Saw A Scanner Darkly tonight. Outstanding film, probably the most successful film adaptation of Dick's books (Bladerunner was a great, great film, but was radically different in comparison to its original source material).
The problem with viewing a great film is that it always leaves me in a bit of a melancholy mood. A part of it may just be jealousy, the thoughts in my head shifting between "why I haven't done something this good yet" to "I can do better than this" to "I will die in obscurity and all my aspirations will be for nothing". I never get this feeling when finishing a great book or watching a DVD. I think a lot of it has to do with the audience environment of going to the theater, to share that moment of witnessing something great with other people. I've never really been one to affiliate myself with groups, be it clubs, political organizations, or subcultures (more or less because nothing seems to fit me). The only time I feel fully a part of a mass, a part of a community, is through art, through making art, and through the appreciation of art.
I hate being such a buzzkill in this entry, but I have to vent to somebody. Right now, I'm seized by this sense of dreadful anticipation, as though I had just stumbled into the shadow of something vague and mammoth and potentially hazardous. Its a bit like staring at the soil and waiting for a seed to sprout something, anything. Christ, I can't even say I'm bored with my life right now. Restless, anxious, jittery: better words to describe my current situation.
Anyway: I'm going to bed.
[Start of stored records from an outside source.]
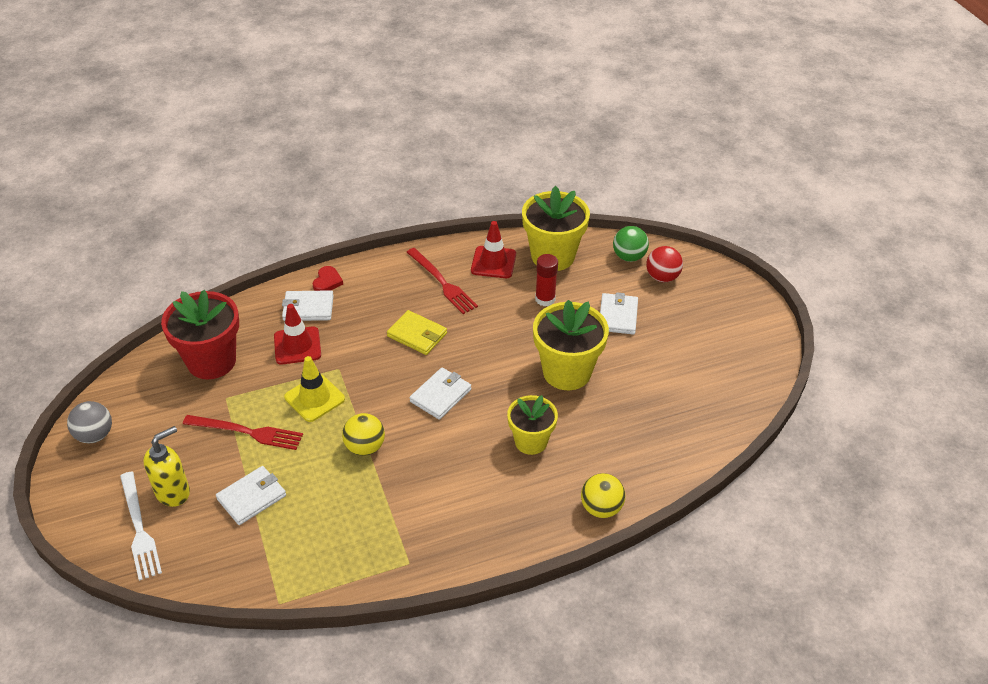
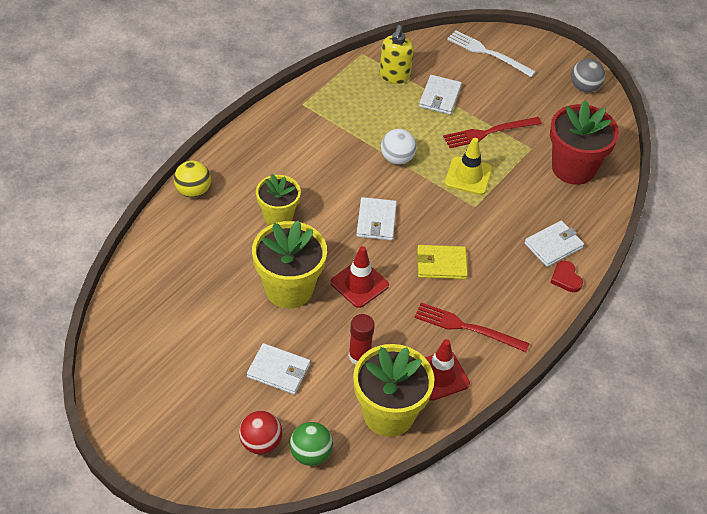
camera: 145 degrees right, 5 degrees up
(173, 492) = (492, 79): yellow soap dispenser -> yellow soap dispenser (394, 76)
(297, 346) = (525, 209): red traffic cone -> red traffic cone (359, 284)
(365, 447) = (397, 158): yellow ball -> white ball
(618, 316) = (278, 371): white wallet -> white wallet turned 45 degrees counterclockwise

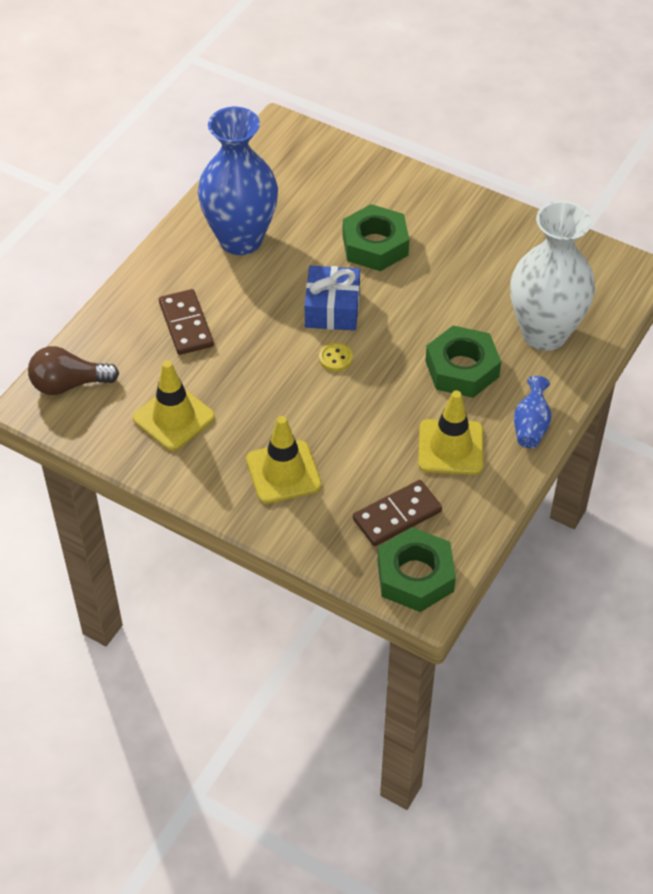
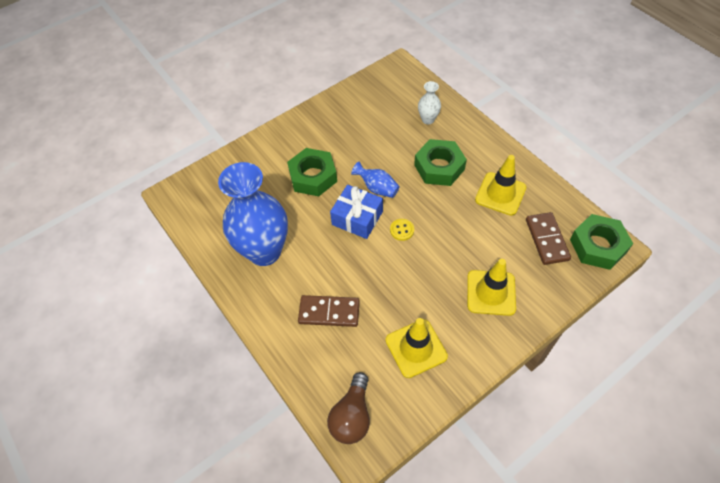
camera: 65 degrees left, 5 degrees up
(530, 426) = (497, 150): blue vase -> blue vase (377, 188)
(544, 333) = (428, 119): white vase -> white vase, size x0.43

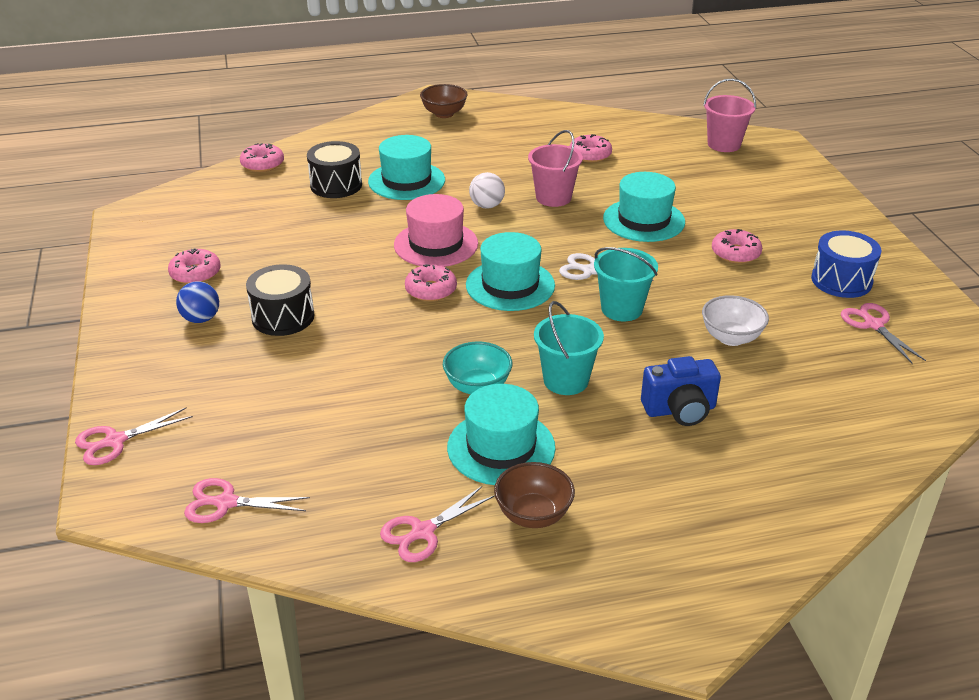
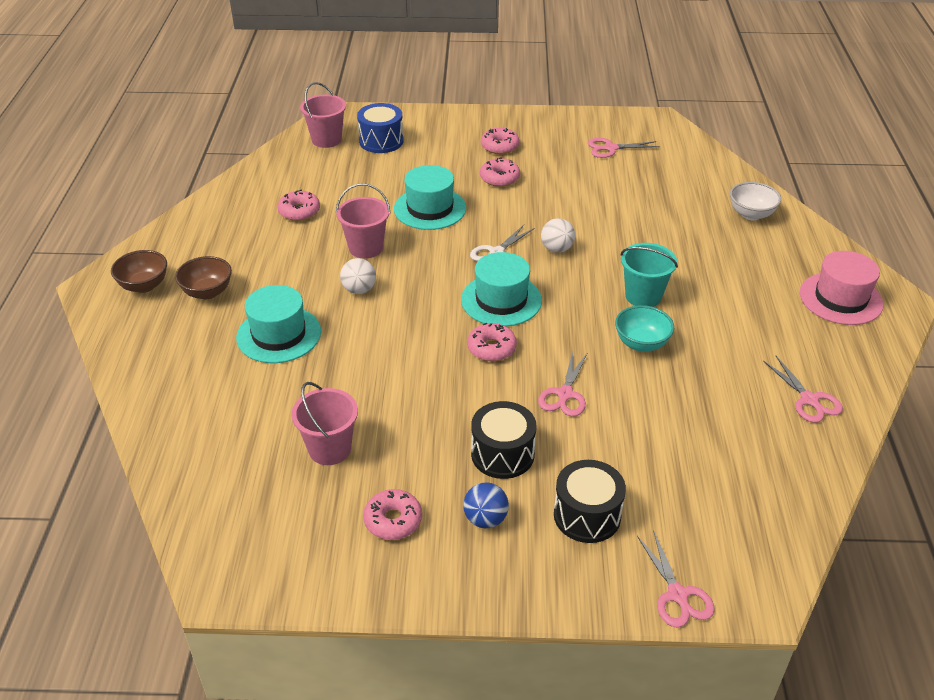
camera: 75 degrees left, 5 degrees up
(225, 503) = (771, 514): pink scissors -> pink scissors (565, 394)
(262, 164) = (167, 445): pink donut -> pink donut (499, 146)
(272, 230) = (329, 449): none -> pink bucket
(336, 185) = (256, 388): black drum -> black drum (587, 515)
(436, 244) = (414, 333): pink hat -> pink hat (840, 298)
(501, 447) = (718, 344): turquoise hat -> none
(533, 515) = (793, 342): brown bowl -> brown bowl (207, 292)
(621, 309) = (557, 249): turquoise bucket -> white ball
(680, 410) = (688, 251): blue camera -> none
(731, 338) = (609, 208): white bowl -> white bowl (751, 214)
(841, 280) = (553, 145): blue drum -> blue drum (381, 141)

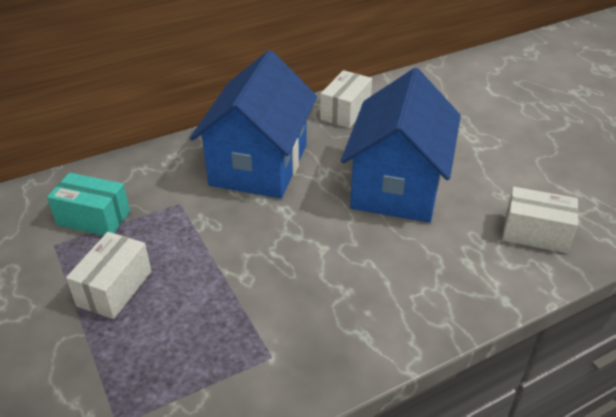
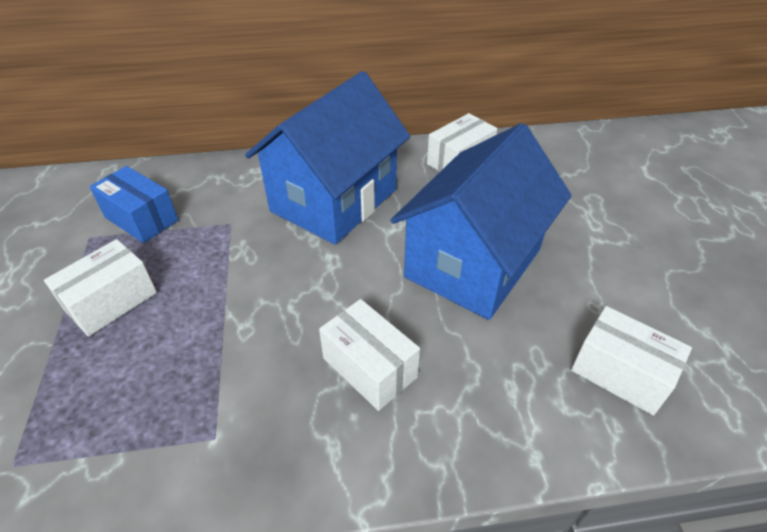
camera: 20 degrees right, 5 degrees up
(93, 218) = (141, 219): turquoise box -> blue box
(360, 277) = (369, 367): none -> white box

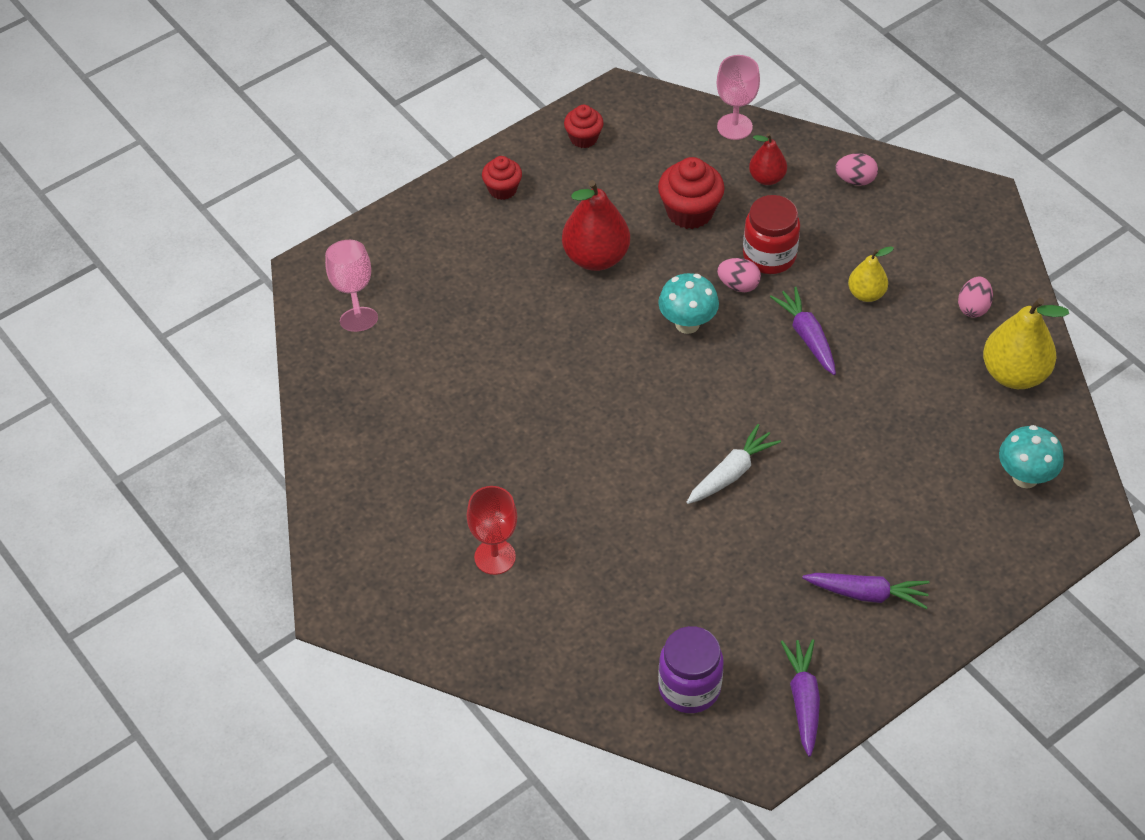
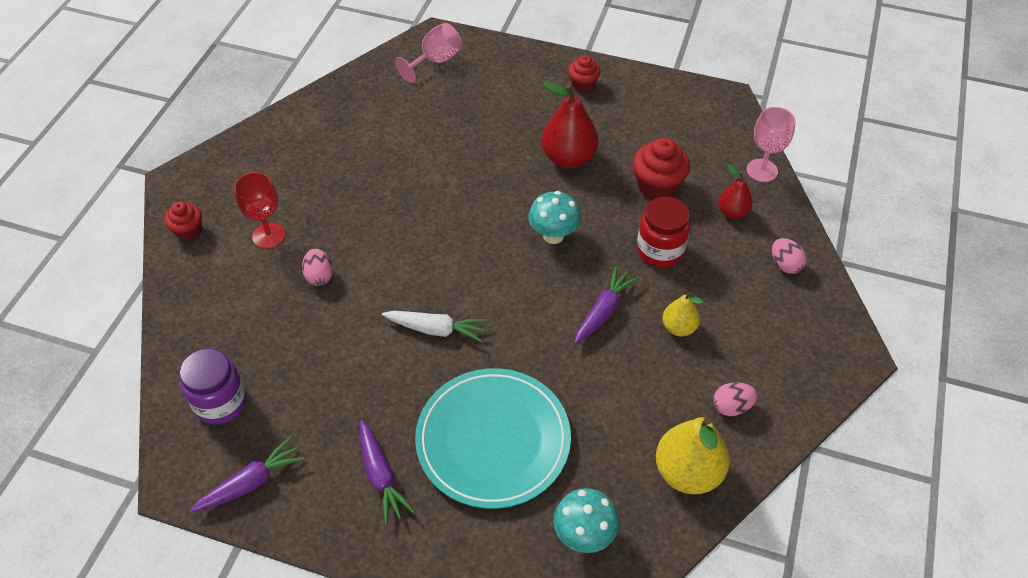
camera: 55 degrees right, 0 degrees up
(583, 138) = (667, 100): red cupcake -> red cupcake (188, 231)
(738, 285) = (615, 246): pink egg -> pink egg (319, 276)
(887, 492) = (493, 440): none -> turquoise plate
That's enough semi-coherent rambling for one night.
VIEW 3 of 3 COMMENTS
you owe me if I don't like it though
noirkiss: thanks for your trust. My opinion, rather than meaning squat, has jumped up a couple of ranks. In the event that the film is a disastrous film experience for you, I will cheerfully Fed-Ex you 1 Chocolate Chip cookie. If the cookie is not on oven-fresh on arrival, that ain't my problem.